RAW DATA:
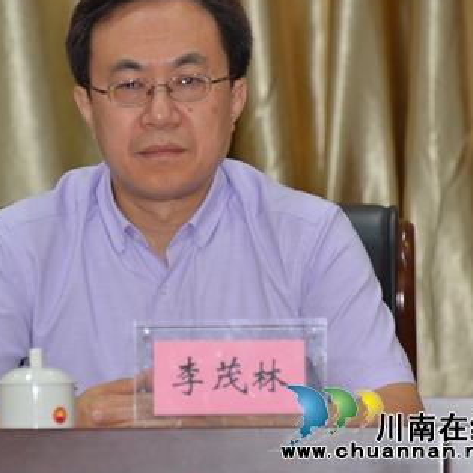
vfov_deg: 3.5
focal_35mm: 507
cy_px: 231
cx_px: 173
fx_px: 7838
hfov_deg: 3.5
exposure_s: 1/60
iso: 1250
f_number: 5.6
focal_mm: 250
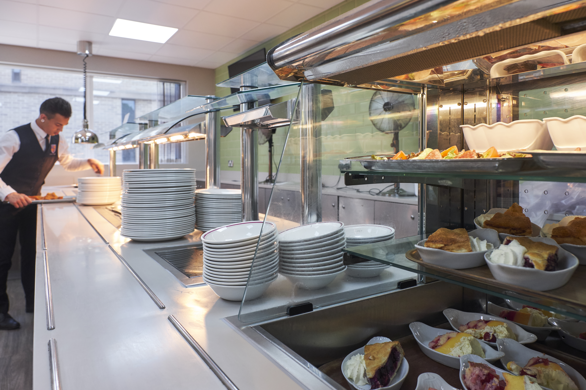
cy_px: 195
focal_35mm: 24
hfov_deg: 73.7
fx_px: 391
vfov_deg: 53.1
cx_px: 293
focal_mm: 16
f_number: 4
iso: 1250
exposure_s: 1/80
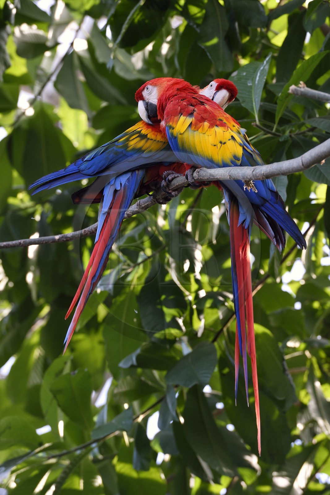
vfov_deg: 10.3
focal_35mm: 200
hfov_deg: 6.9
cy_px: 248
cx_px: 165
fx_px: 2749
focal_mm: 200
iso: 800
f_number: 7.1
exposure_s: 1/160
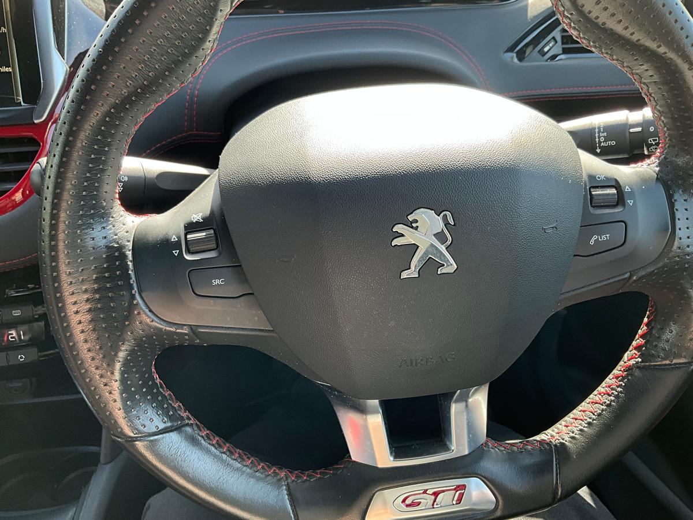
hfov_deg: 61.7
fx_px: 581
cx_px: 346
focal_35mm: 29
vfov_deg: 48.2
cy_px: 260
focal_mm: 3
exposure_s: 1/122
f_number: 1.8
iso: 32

--

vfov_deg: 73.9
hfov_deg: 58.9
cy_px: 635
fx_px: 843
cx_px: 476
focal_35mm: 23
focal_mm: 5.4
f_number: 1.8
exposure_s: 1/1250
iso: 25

* * *

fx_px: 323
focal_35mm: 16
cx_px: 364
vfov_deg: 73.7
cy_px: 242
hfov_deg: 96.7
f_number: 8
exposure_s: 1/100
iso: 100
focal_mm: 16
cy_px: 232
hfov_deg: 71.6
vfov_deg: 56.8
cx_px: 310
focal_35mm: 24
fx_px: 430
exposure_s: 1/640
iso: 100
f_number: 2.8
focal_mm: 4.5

EXERCISE DETAILS: An exact copy of the lines above from the one with "vfov_deg: 3.5" up to and including the one with "exposure_s: 1/160" is required; reproduce only those lines, omitting all pictures.

ANSWER SECTION:
vfov_deg: 3.5
focal_35mm: 507
cy_px: 231
cx_px: 173
fx_px: 7838
hfov_deg: 3.5
exposure_s: 1/60
iso: 1250
f_number: 5.6
focal_mm: 250
cy_px: 195
focal_35mm: 24
hfov_deg: 73.7
fx_px: 391
vfov_deg: 53.1
cx_px: 293
focal_mm: 16
f_number: 4
iso: 1250
exposure_s: 1/80
vfov_deg: 10.3
focal_35mm: 200
hfov_deg: 6.9
cy_px: 248
cx_px: 165
fx_px: 2749
focal_mm: 200
iso: 800
f_number: 7.1
exposure_s: 1/160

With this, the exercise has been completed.